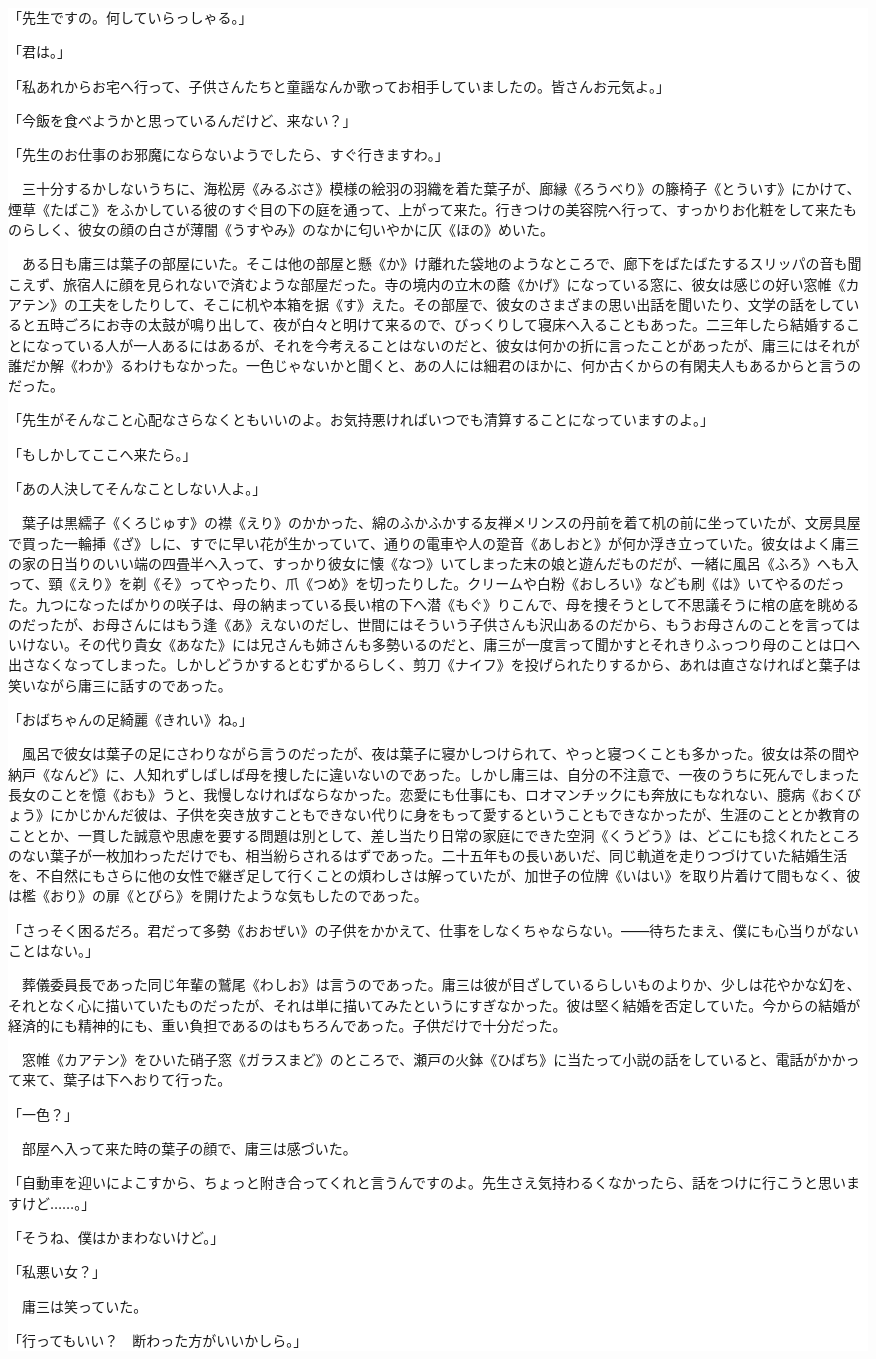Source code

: 「先生ですの。何していらっしゃる。」

「君は。」

「私あれからお宅へ行って、子供さんたちと童謡なんか歌ってお相手していましたの。皆さんお元気よ。」

「今飯を食べようかと思っているんだけど、来ない？」

「先生のお仕事のお邪魔にならないようでしたら、すぐ行きますわ。」

　三十分するかしないうちに、海松房《みるぶさ》模様の絵羽の羽織を着た葉子が、廊縁《ろうべり》の籐椅子《とういす》にかけて、煙草《たばこ》をふかしている彼のすぐ目の下の庭を通って、上がって来た。行きつけの美容院へ行って、すっかりお化粧をして来たものらしく、彼女の顔の白さが薄闇《うすやみ》のなかに匂いやかに仄《ほの》めいた。



　ある日も庸三は葉子の部屋にいた。そこは他の部屋と懸《か》け離れた袋地のようなところで、廊下をばたばたするスリッパの音も聞こえず、旅宿人に顔を見られないで済むような部屋だった。寺の境内の立木の蔭《かげ》になっている窓に、彼女は感じの好い窓帷《カアテン》の工夫をしたりして、そこに机や本箱を据《す》えた。その部屋で、彼女のさまざまの思い出話を聞いたり、文学の話をしていると五時ごろにお寺の太鼓が鳴り出して、夜が白々と明けて来るので、びっくりして寝床へ入ることもあった。二三年したら結婚することになっている人が一人あるにはあるが、それを今考えることはないのだと、彼女は何かの折に言ったことがあったが、庸三にはそれが誰だか解《わか》るわけもなかった。一色じゃないかと聞くと、あの人には細君のほかに、何か古くからの有閑夫人もあるからと言うのだった。

「先生がそんなこと心配なさらなくともいいのよ。お気持悪ければいつでも清算することになっていますのよ。」

「もしかしてここへ来たら。」

「あの人決してそんなことしない人よ。」

　葉子は黒繻子《くろじゅす》の襟《えり》のかかった、綿のふかふかする友禅メリンスの丹前を着て机の前に坐っていたが、文房具屋で買った一輪挿《ざ》しに、すでに早い花が生かっていて、通りの電車や人の跫音《あしおと》が何か浮き立っていた。彼女はよく庸三の家の日当りのいい端の四畳半へ入って、すっかり彼女に懐《なつ》いてしまった末の娘と遊んだものだが、一緒に風呂《ふろ》へも入って、頸《えり》を剃《そ》ってやったり、爪《つめ》を切ったりした。クリームや白粉《おしろい》なども刷《は》いてやるのだった。九つになったばかりの咲子は、母の納まっている長い棺の下へ潜《もぐ》りこんで、母を捜そうとして不思議そうに棺の底を眺めるのだったが、お母さんにはもう逢《あ》えないのだし、世間にはそういう子供さんも沢山あるのだから、もうお母さんのことを言ってはいけない。その代り貴女《あなた》には兄さんも姉さんも多勢いるのだと、庸三が一度言って聞かすとそれきりふっつり母のことは口へ出さなくなってしまった。しかしどうかするとむずかるらしく、剪刀《ナイフ》を投げられたりするから、あれは直さなければと葉子は笑いながら庸三に話すのであった。

「おばちゃんの足綺麗《きれい》ね。」

　風呂で彼女は葉子の足にさわりながら言うのだったが、夜は葉子に寝かしつけられて、やっと寝つくことも多かった。彼女は茶の間や納戸《なんど》に、人知れずしばしば母を捜したに違いないのであった。しかし庸三は、自分の不注意で、一夜のうちに死んでしまった長女のことを憶《おも》うと、我慢しなければならなかった。恋愛にも仕事にも、ロオマンチックにも奔放にもなれない、臆病《おくびょう》にかじかんだ彼は、子供を突き放すこともできない代りに身をもって愛するということもできなかったが、生涯のこととか教育のこととか、一貫した誠意や思慮を要する問題は別として、差し当たり日常の家庭にできた空洞《くうどう》は、どこにも捻くれたところのない葉子が一枚加わっただけでも、相当紛らされるはずであった。二十五年もの長いあいだ、同じ軌道を走りつづけていた結婚生活を、不自然にもさらに他の女性で継ぎ足して行くことの煩わしさは解っていたが、加世子の位牌《いはい》を取り片着けて間もなく、彼は檻《おり》の扉《とびら》を開けたような気もしたのであった。

「さっそく困るだろ。君だって多勢《おおぜい》の子供をかかえて、仕事をしなくちゃならない。――待ちたまえ、僕にも心当りがないことはない。」

　葬儀委員長であった同じ年輩の鷲尾《わしお》は言うのであった。庸三は彼が目ざしているらしいものよりか、少しは花やかな幻を、それとなく心に描いていたものだったが、それは単に描いてみたというにすぎなかった。彼は堅く結婚を否定していた。今からの結婚が経済的にも精神的にも、重い負担であるのはもちろんであった。子供だけで十分だった。

　窓帷《カアテン》をひいた硝子窓《ガラスまど》のところで、瀬戸の火鉢《ひばち》に当たって小説の話をしていると、電話がかかって来て、葉子は下へおりて行った。

「一色？」

　部屋へ入って来た時の葉子の顔で、庸三は感づいた。

「自動車を迎いによこすから、ちょっと附き合ってくれと言うんですのよ。先生さえ気持わるくなかったら、話をつけに行こうと思いますけど……。」

「そうね、僕はかまわないけど。」

「私悪い女？」

　庸三は笑っていた。

「行ってもいい？　断わった方がいいかしら。」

INSTRUCTIONS FOR THE TASK:
How many lines in this listing contain "カアテン"? Give that number and stop.

OUTPUT FOR THIS TASK:
2